EXERCISE AIM |
Search the data for the word "NEMA". Reproduce every line where it is found.

[Recorded data]
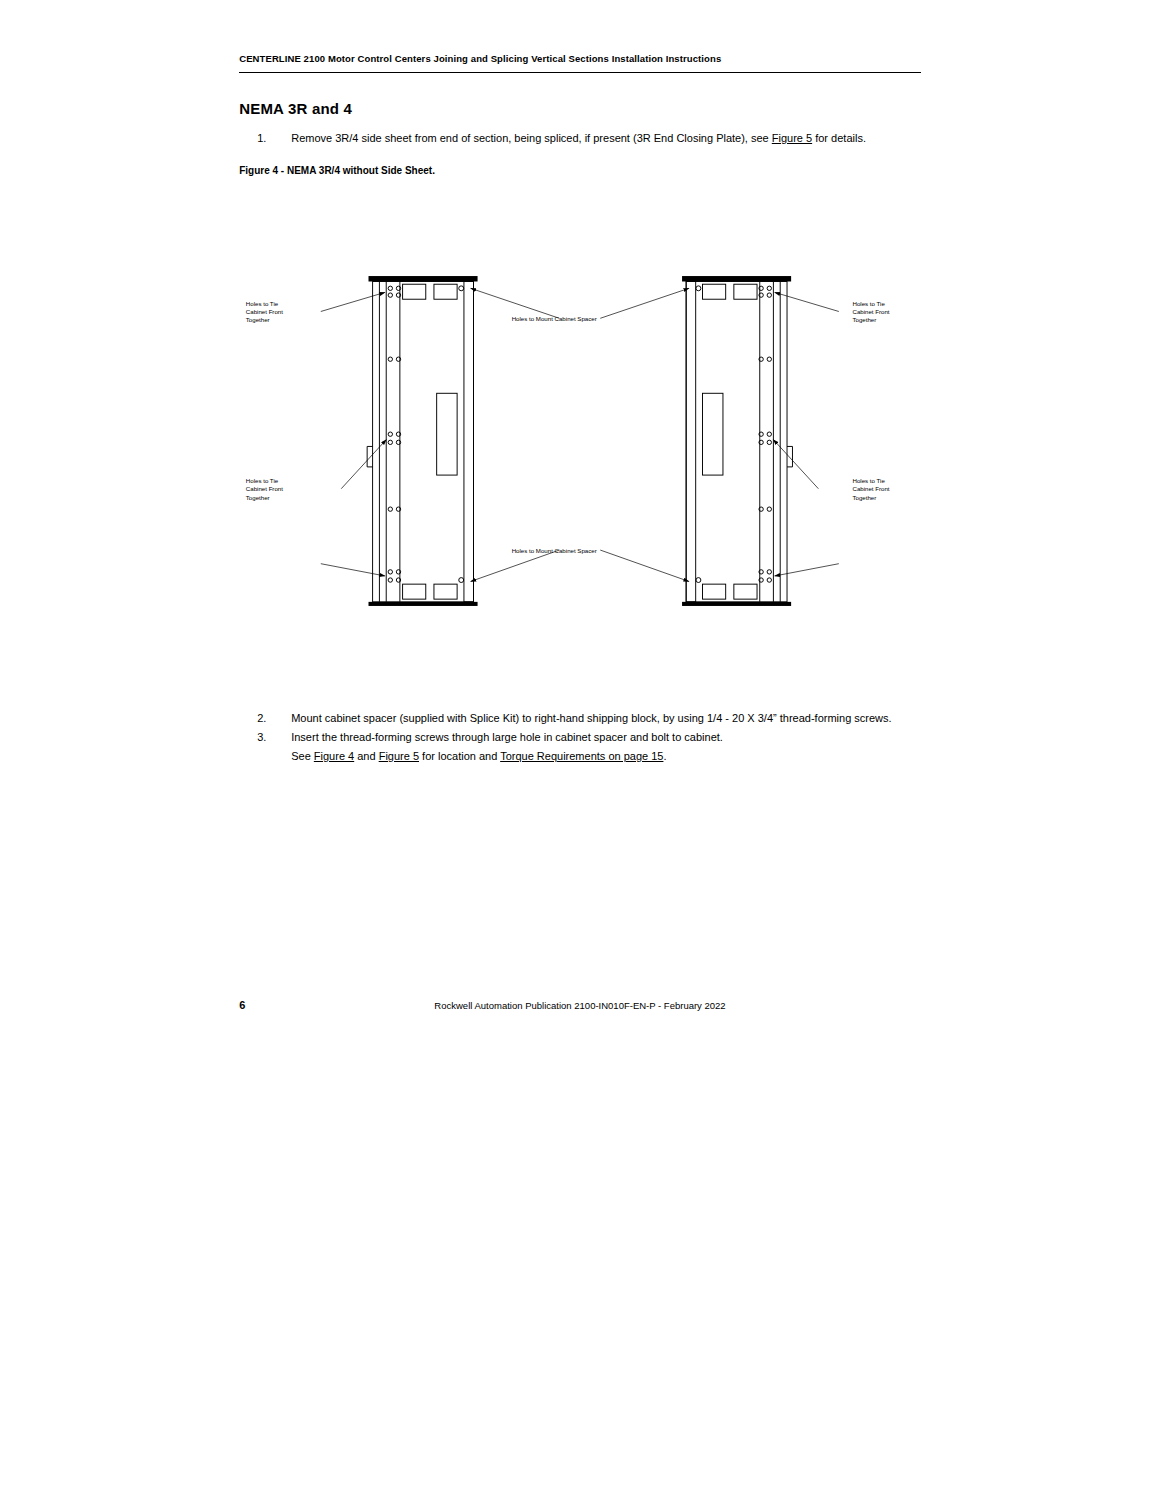CENTERLINE 2100 Motor Control Centers Joining and Splicing Vertical Sections Installation Instructions
NEMA 3R and 4
1. Remove 3R/4 side sheet from end of section, being spliced, if present (3R End Closing Plate), see Figure 5 for details.
Figure 4 - NEMA 3R/4 without Side Sheet.
Holes to Tie Cabinet Front Together Holes to Tie Cabinet Front Together Holes to Mount Cabinet Spacer Holes to Mount Cabinet Spacer Holes to Tie Cabinet Front Together Holes to Tie Cabinet Front Together
2. Mount cabinet spacer (supplied with Splice Kit) to right-hand shipping block, by using 1/4 - 20 X 3/4” thread-forming screws.
3. Insert the thread-forming screws through large hole in cabinet spacer and bolt to cabinet.
See Figure 4 and Figure 5 for location and Torque Requirements on page 15.
6
Rockwell Automation Publication 2100-IN010F-EN-P - February 2022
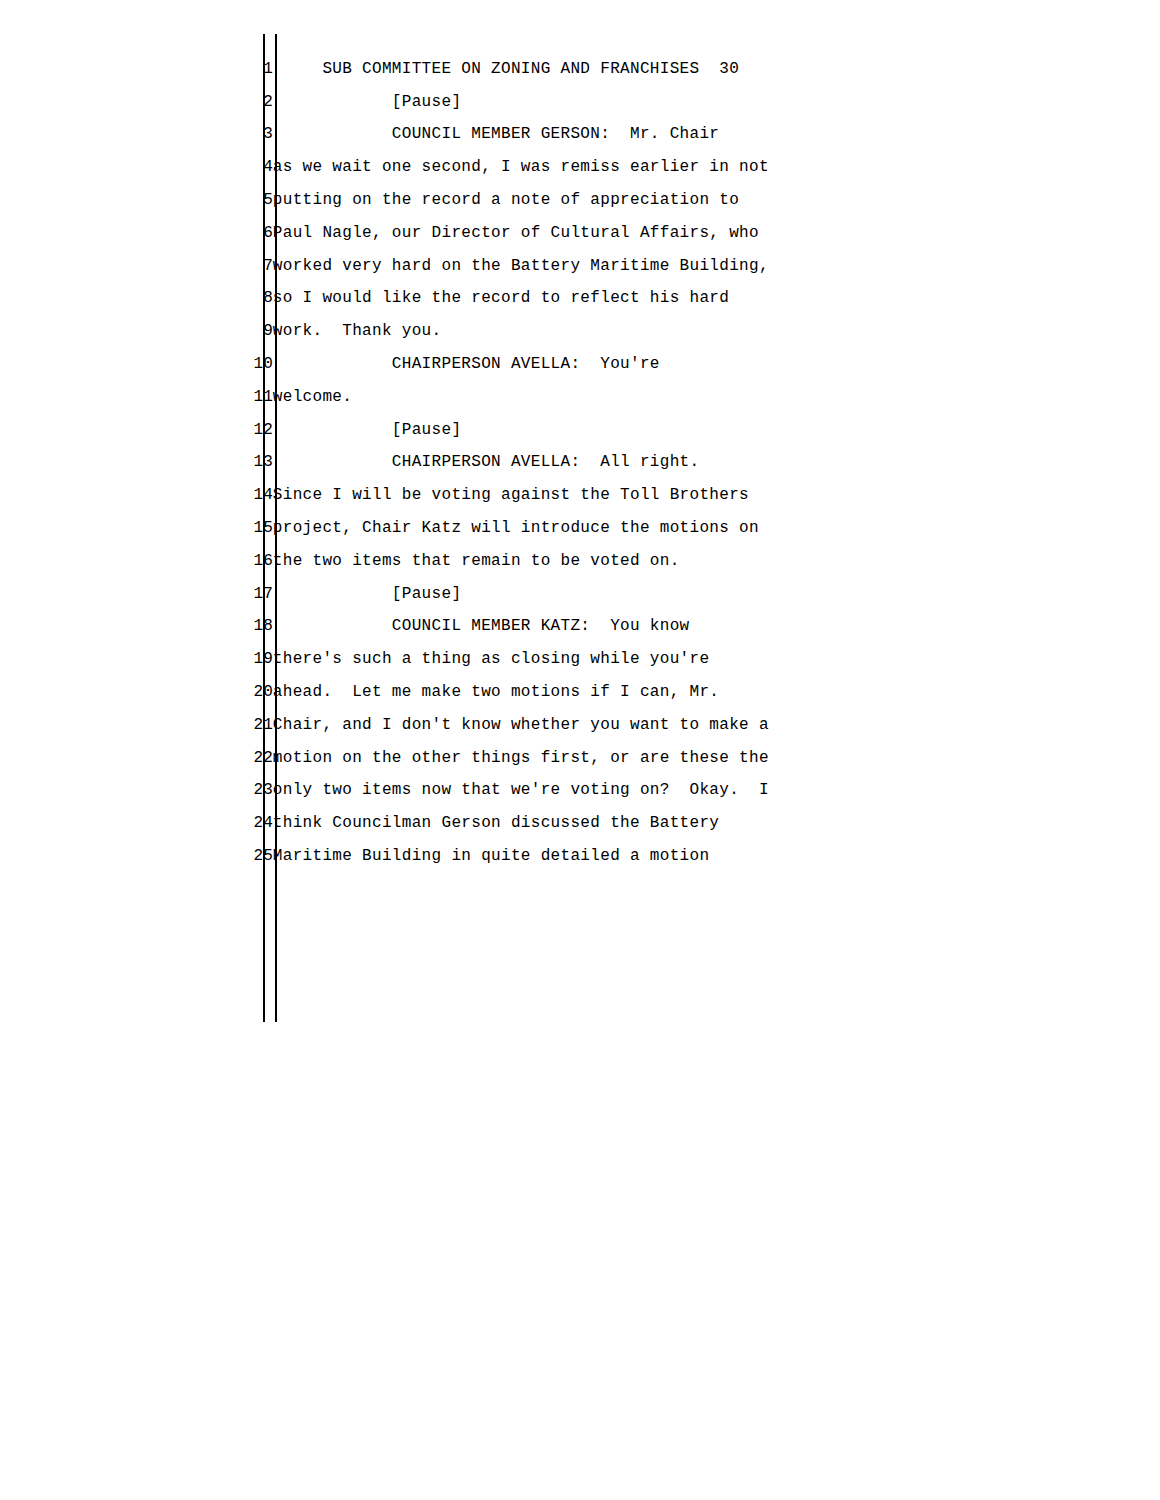| 1 | SUB COMMITTEE ON ZONING AND FRANCHISES 30 |
| 2 | [Pause] |
| 3 | COUNCIL MEMBER GERSON: Mr. Chair |
| 4 | as we wait one second, I was remiss earlier in not |
| 5 | putting on the record a note of appreciation to |
| 6 | Paul Nagle, our Director of Cultural Affairs, who |
| 7 | worked very hard on the Battery Maritime Building, |
| 8 | so I would like the record to reflect his hard |
| 9 | work. Thank you. |
| 10 | CHAIRPERSON AVELLA: You're |
| 11 | welcome. |
| 12 | [Pause] |
| 13 | CHAIRPERSON AVELLA: All right. |
| 14 | Since I will be voting against the Toll Brothers |
| 15 | project, Chair Katz will introduce the motions on |
| 16 | the two items that remain to be voted on. |
| 17 | [Pause] |
| 18 | COUNCIL MEMBER KATZ: You know |
| 19 | there's such a thing as closing while you're |
| 20 | ahead. Let me make two motions if I can, Mr. |
| 21 | Chair, and I don't know whether you want to make a |
| 22 | motion on the other things first, or are these the |
| 23 | only two items now that we're voting on? Okay. I |
| 24 | think Councilman Gerson discussed the Battery |
| 25 | Maritime Building in quite detailed a motion |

RESULT BELOW |
NEMA 3R and 4
Figure 4 - NEMA 3R/4 without Side Sheet.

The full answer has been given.